While you are planning for your long term goals like child planning or retirement planning, it is always a good option to include a variety of investment instruments in your portfolio. In this regard, you may consider the investment into Exchange Traded Funds. Since ETFs as they are also called do not have to be managed actively, the returns on these funds sometimes are higher than the mutual funds.

Let us assume that you have a goal of retiring in 15 years. In the beginning you may want to use the retirement calculator to plan for the amount you will require for the retirement corpus. Once you have decided on your investment per month with the help of a retirement calculator, you can allocate a portion of your investment to ETFs.

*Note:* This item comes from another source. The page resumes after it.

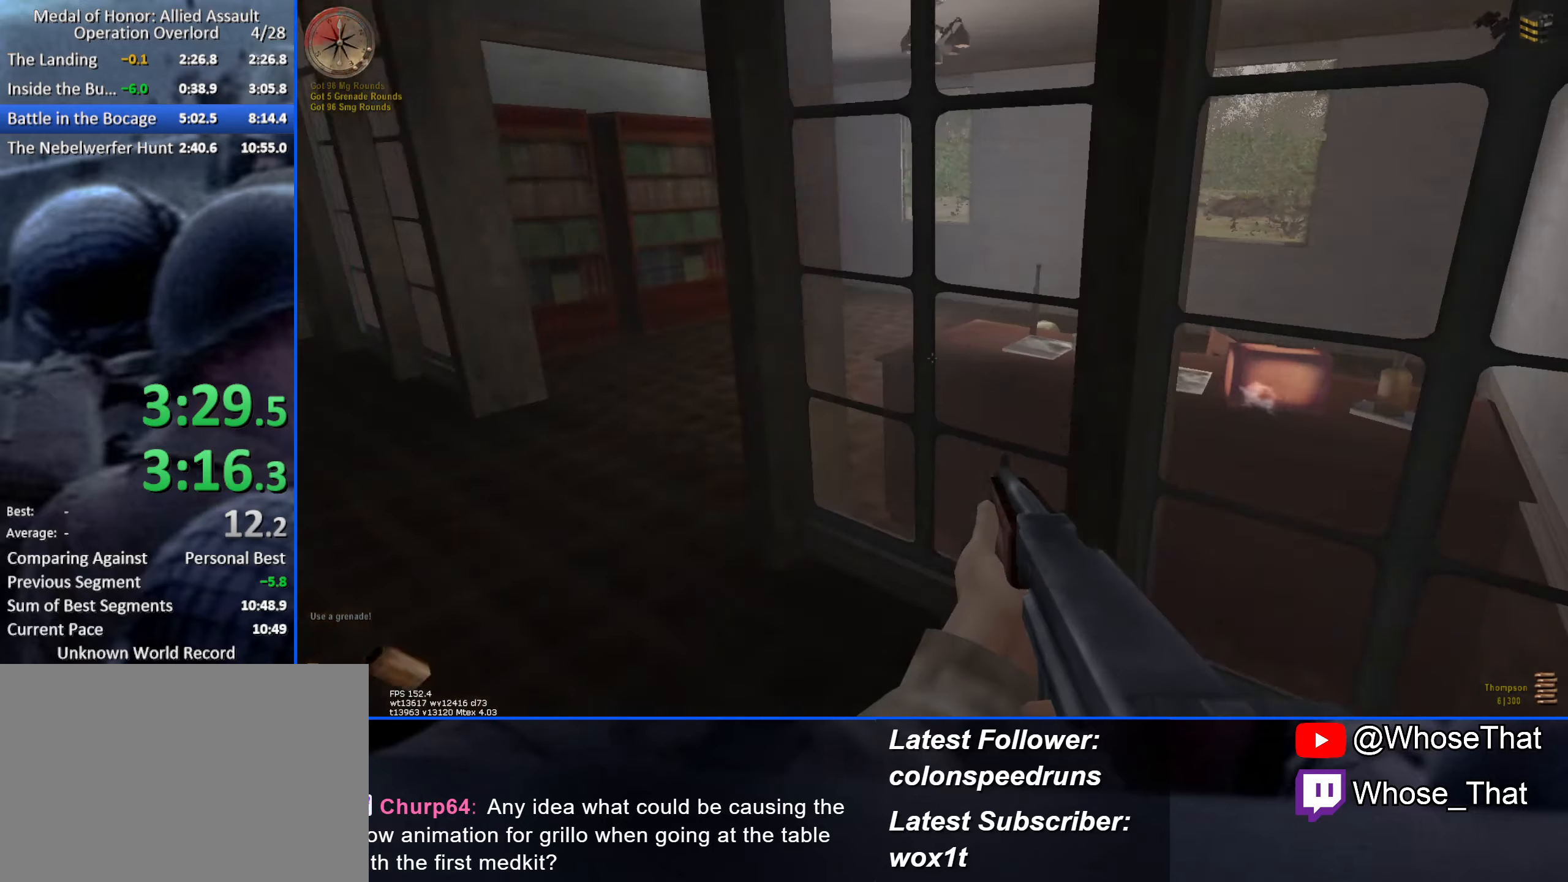
{"keys": [], "events": [[67, "d", "up"], [167, "a", "down"], [250, "a", "up"], [250, "w", "up"], [400, "d", "down"], [484, "d", "up"]]}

 What are Exchange Traded Funds?

Exchange Traded Funds are funds that are traded intra day in the stock exchange. Exchange Traded Funds are a basket of securities that track an index underlying it. The ETFs can hold investments like bonds, stocks, equities or commodities like silver, or gold bars etc. The Exchange Traded Funds have the dual features of diversification that you can find in mutual funds combined with the ease of trading as in shares of a stock.

An Exchange Traded Fund can be bought and sold like any other shares of a company on the stock exchange. For trading in ETFs you will need a Demat account. The Exchange Traded Funds track an underlying index and do not require active fund management. This is the reason why Exchange Traded Funds have very low administrative and management costs when compared to an actively managed SIP mutual fund.

The assets underlying an ETF are owned by the provider of the fund provider, who forms the fund to monitor the performance. The investors of the fund are offered shares. The shareholders of the fund own a part of the Exchange Traded fund but not the fund's assets.

There is no facility of starting an SIP in Exchange traded Funds. There are few brokerage funds that offer the option to buy a certain number of units of the Exchange Traded Fund per month, which in effect works like  an SIP in ETFs, since you are systematically investing in the Exchange Traded funds each month. The retirement calculator will help you understand how much you need to invest per month to reach your financial goals. At times, an ETF that tracks a stock index benchmark may issue lump dividend payments or reinvestments for the constituent firms of the index to its investors. While building a corpus, it is best to reinvest the dividends. This will help you reach your goals earlier.

Remember though that Exchange Traded Funds, like any other investment vehicle does not come in one side fits all. Contact your mutual fund advisor and stockbroker or your financial advisor to guide you on the best Exchange traded fund option for you based on your goals.